1. Lyric Intelligibility
1.1 What is Lyric Intelligibility?
For spoken language, speech intelligibility is generally used in two different ways. It can refer to how much speech is understood by a listener, or to the number of words correctly identified by a listener as a proportion or percentage of the total number of words. The same two views apply to lyric intelligibility. For the Cadenza project, we are using the latter definition, i.e. the percentage of words in a sentence that a listener identified correctly. This percentage is the target for your prediction models.
Lyric intelligibility, as defined by Cadenza's sensory panel of hearing aid users, refers to "how clearly and effortlessly the words in the music can be heard". Fine et al. [1] reported that trained and amateur singers (including singing teachers) believe that the understanding of the sung message while hearing a song is very important for their enjoyment.
1.2 How is Lyric Intelligibility measured with listeners?
In the Cadenza project, and vy using Prolific, various listeners with normal hearing transcribed the words from song excerpts processed in various ways, e.g. as-is and passed through a hearing loss simulation. In this project, lyric intelligibility is measured as the number of words identified correctly as a percentage of the total number of words in a sentence.
You might consider looking at speech intelligibility metrics, such as Word Error Rate (WER), which picks up on, e.g. where listeners insert words not in the original sentence. You might also consider looking lyric intelligibility like the singing adapted STOI, which combines the traditional STOI metric with vocal-specific features to account for the different singing styles. You might do this if you think that an estimate of WER or other metrics would help your system to estimate lyric intelligibility, as defined in the Cadenza project.
1.3 How is Speech Intelligibility objectively measured by a computer?
Objective measures - or metrics - of lyric intelligibility are used to allow a computer to estimate the likely performance of humans in listening tests. The main goal of entries to the prediction challenge is to produce one of these measures that performs well for listeners with hearing loss. There are two broad classes of speech intelligibility models:
- Intrusive metrics (also known as double-ended) are most common. This is where the intelligibility is estimated by comparing the degraded or processed speech signal with the original clean speech signal.
- Non-intrusive metrics (also known as single-ended or blind) are less well developed. This is where intelligibility is estimated from the degraded or processed speech signal alone.
In the Cadenza project, both types of metrics are of interest. Intrusive metrics will be more accurate in many cases.
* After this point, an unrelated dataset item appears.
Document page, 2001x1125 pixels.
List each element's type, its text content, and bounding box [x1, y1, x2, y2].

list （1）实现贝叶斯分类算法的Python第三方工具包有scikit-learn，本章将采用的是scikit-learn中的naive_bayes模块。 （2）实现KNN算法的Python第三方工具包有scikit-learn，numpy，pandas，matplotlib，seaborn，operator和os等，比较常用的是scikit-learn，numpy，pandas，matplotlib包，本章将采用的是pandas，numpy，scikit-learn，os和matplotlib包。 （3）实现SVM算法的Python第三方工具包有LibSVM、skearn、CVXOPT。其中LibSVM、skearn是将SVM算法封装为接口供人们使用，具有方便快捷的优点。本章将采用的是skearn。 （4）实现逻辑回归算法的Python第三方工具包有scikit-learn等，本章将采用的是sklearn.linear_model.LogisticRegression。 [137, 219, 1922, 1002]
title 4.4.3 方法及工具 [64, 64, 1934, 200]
However, there are hearing aid processes where the speech content is shifted in frequency, which will defeat most current intrusive lyric intelligibility metrics.
1.4 What lyric intelligibility models already exist and what are they used for?
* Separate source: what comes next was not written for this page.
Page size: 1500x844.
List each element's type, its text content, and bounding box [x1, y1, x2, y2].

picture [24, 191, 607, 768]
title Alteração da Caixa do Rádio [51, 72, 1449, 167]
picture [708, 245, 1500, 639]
Currently, there aren't many lyrics intelligibility metrics. And non of the existing metrics considers hearing loss. However, there are some speech intelligibility metrics that do consider hearing loss, e.g. HASPI by kates and Arehart . Details of HASPI can be found on our Learning Resources page about objective measures for hearing-aid audio
2. Learning Resources
We have extensive resources that provide background information on many aspects: hearing loss, hearing aid processing, mixing/remixing, and perceptual testing. To see current discussions of the challenge, please join the Google group.
3. I'm unclear if my approach is within the rules
Please contact the Cadenza Team via cadenzachallengecontact@gmail.com with details of what you want to do so we can advise.
4. What data can I use?
You should be able to find the information on the Rules page.
5. How do I actually enter?
See the Submission page. Please make sure you have signed up to our Google group, as this will ensure you get updates about the challenge.
References
[1] Fine, P. A., & Ginsborg, J. (2014). "Making myself understood: perceived factors affecting the intelligibility of sung text," Frontiers in psychology, 5, 809.